(Stored data entries)
⁂
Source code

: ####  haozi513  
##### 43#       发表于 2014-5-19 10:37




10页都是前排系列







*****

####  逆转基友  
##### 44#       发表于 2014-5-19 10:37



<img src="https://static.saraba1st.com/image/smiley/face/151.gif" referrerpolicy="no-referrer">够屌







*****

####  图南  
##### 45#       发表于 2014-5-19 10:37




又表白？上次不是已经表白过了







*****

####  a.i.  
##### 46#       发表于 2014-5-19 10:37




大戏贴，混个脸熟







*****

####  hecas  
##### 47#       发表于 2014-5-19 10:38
⁂
> _Task description_:
Arrange the lines from all the rows above into a numbered list, omitting any blank lines.

> _Answer for the task_:
1. Source code
2. : ####  haozi513  
3. ##### 43#       发表于 2014-5-19 10:37
4. 10页都是前排系列
5. *****
6. ####  逆转基友  
7. ##### 44#       发表于 2014-5-19 10:37
8. <img src="https://static.saraba1st.com/image/smiley/face/151.gif" referrerpolicy="no-referrer">够屌
9. *****
10. ####  图南  
11. ##### 45#       发表于 2014-5-19 10:37
12. 又表白？上次不是已经表白过了
13. *****
14. ####  a.i.  
15. ##### 46#       发表于 2014-5-19 10:37
16. 大戏贴，混个脸熟
17. *****
18. ####  hecas  
19. ##### 47#       发表于 2014-5-19 10:38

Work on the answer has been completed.